Self-Hosted Relay¶

Run Xybern's enforcement plane inside your own network. The relay authorises AI actions locally, action content never leaves your infrastructure, while still pulling policies from, and writing a complete audit trail to, the Xybern control plane.

It's a drop-in: point the Python SDK at the relay and everything else (agent registration, policy CRUD, device login) is transparently proxied upstream. Only intercepts are served locally.

Why run a relay?¶

	Cloud (default)	Self-hosted relay
Data residency	Action content sent to Xybern (or hashed with `redact`)	Content never leaves your network, only metadata audit records are forwarded
Latency	One round-trip per action	Local, in-process evaluation
Availability	Needs the cloud reachable	Keeps enforcing from cached policies if the cloud is briefly unreachable
Audit	Provenance Vault	The same tamper-evident Provenance Vault, forwarded asynchronously

Architecture¶

   your agent ──▶ Xybern SDK ──▶  Xybern Relay  ──▶ (audit only) ──▶ Xybern Cloud
                                  │  ▲                                  │
                  local policy eval│  │  policy cache (refreshed)  ◀────┘
                                  ▼  │
                          decision (allow / escalate / block)

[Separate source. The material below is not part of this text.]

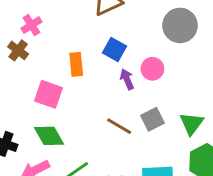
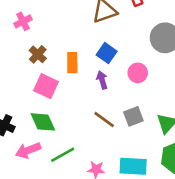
pink cross: (31, 25) -> (23, 21), moved
brown cross: (18, 50) -> (38, 54), moved
purple arrow: (127, 79) -> (102, 80), moved

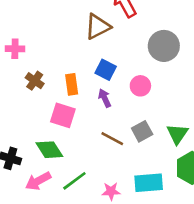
pink cross: (23, 21) -> (15, 49), turned 36
pink square: (46, 86) -> (63, 115), moved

Evaluated locally: action_type, threshold, content_pattern, temporal, and sequence (velocity + ordered). The deterministic and stateful policy types run entirely on-prem.
Forwarded to the cloud: policy types that need it, currently semantic (an LLM intent judge). Only the matching intercept is forwarded (XYBERN_CLOUD_POLICY_MODE=forward), or you can skip the cloud entirely.
Policy cache: pulled from GET /v1/enforce/policies every XYBERN_POLICY_REFRESH seconds, with last-known-good fallback.
Audit: every decision is forwarded asynchronously to POST /v1/enforce/relay/audit, which writes it into the Provenance Vault hash chain, so relay decisions appear in your dashboard alongside cloud ones.

Run it (Docker)¶

export XYBERN_API_KEY=xb_live_...        # your workspace key
docker compose up -d                     # relay on http://localhost:8787

Or directly:

pip install -r requirements.txt
export XYBERN_API_KEY=xb_live_...
gunicorn --bind 0.0.0.0:8787 --workers 1 --threads 8 xybern_relay.app:app

Point the SDK at the relay¶

export XYBERN_BASE_URL=http://localhost:8787/v1

import xybern
xybern.auto.connect(mode="enforce")   # intercepts now resolve at the relay

Configuration¶

Env var	Default	Purpose
`XYBERN_API_KEY`	(required)	Workspace key, pulls policies, forwards audit
`XYBERN_UPSTREAM_URL`	`https://www.xybern.com/api/v1`	Control plane URL
`XYBERN_POLICY_REFRESH`	`60`	Policy cache refresh interval (seconds)
`XYBERN_FAIL_OPEN`	`true`	If upstream unreachable: allow (`true`) or block (`false`)
`XYBERN_FORWARD_AUDIT`	`true`	Forward an audit record of every decision
`XYBERN_CLOUD_POLICY_MODE`	`forward`	Cloud-only policies: `forward` the intercept, or `skip`
`XYBERN_RELAY_PORT`	`8787`	Listen port

Endpoints¶

Method	Path	Purpose
`POST`	`/v1/enforce/intercept`	Authorise one action (local)
`GET`	`/v1/status`	Relay + policy-cache + audit-queue status
`GET`	`/healthz`	Liveness / readiness
`*`	`/v1/enforce/`, `/v1/auth/`	Transparently proxied upstream

Scaling note¶

The per-agent action log used by sequence policies is in-process. Run a single relay (with threads) for a coherent stateful view. The Docker image runs one gunicorn worker with 8 threads for exactly this reason; scale horizontally only if you don't rely on sequence/velocity policies, or front them with a shared store.